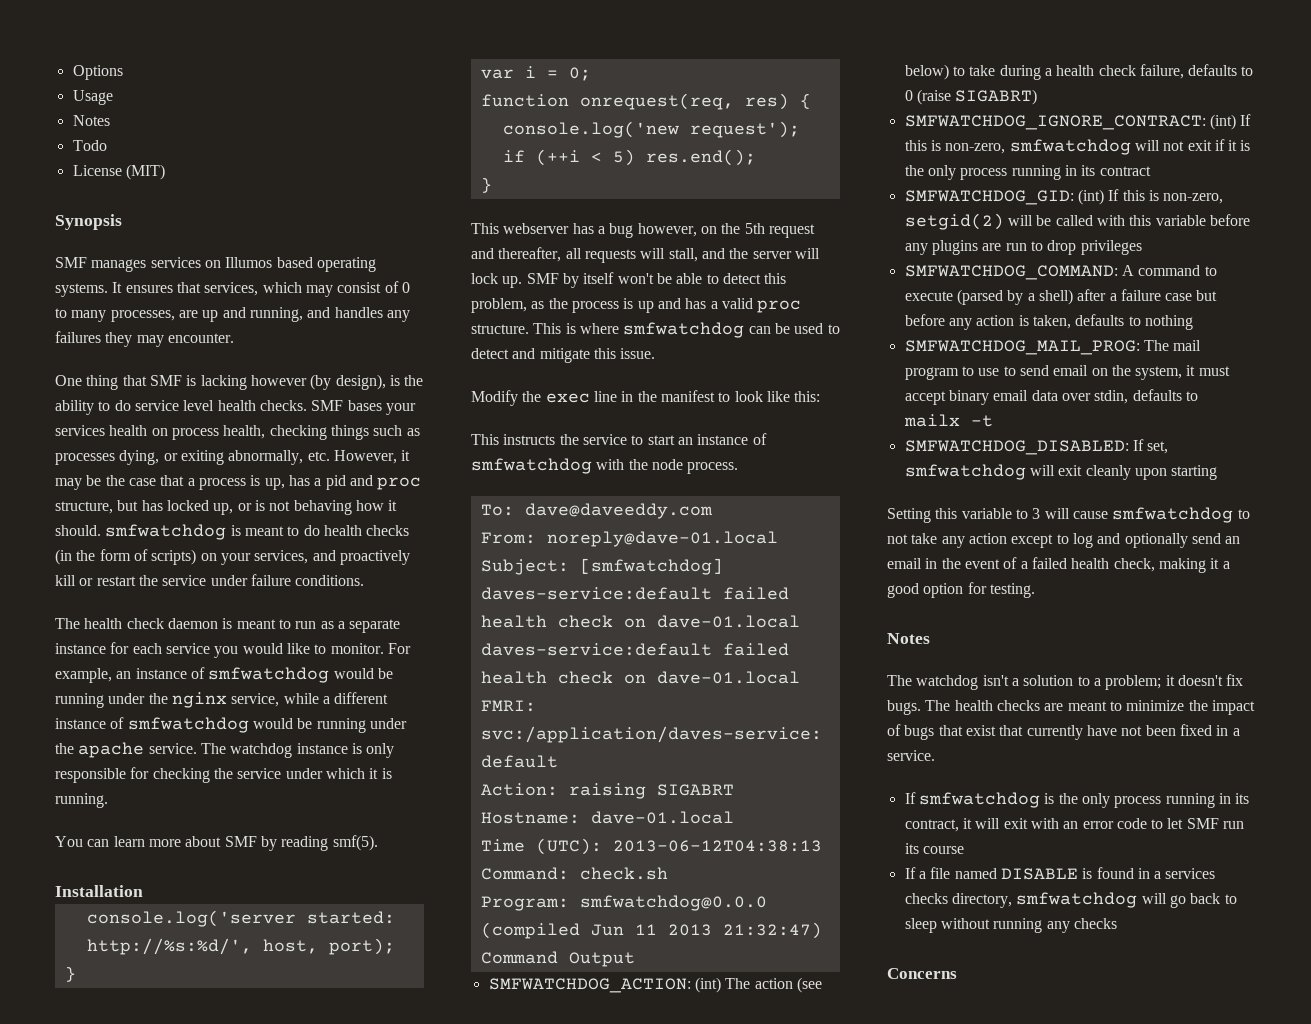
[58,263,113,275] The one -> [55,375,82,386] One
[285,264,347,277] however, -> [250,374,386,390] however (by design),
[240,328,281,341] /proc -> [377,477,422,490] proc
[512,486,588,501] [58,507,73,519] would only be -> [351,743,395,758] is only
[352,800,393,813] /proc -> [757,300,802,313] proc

= = =

→ **ACTIVITY**
Look through the entries above for the word "proc". Copy every line where it shows up.

→ **SOLUTION TO THE PROBLEM**
[240,328,281,341] /proc -> [377,477,422,490] proc
[352,800,393,813] /proc -> [757,300,802,313] proc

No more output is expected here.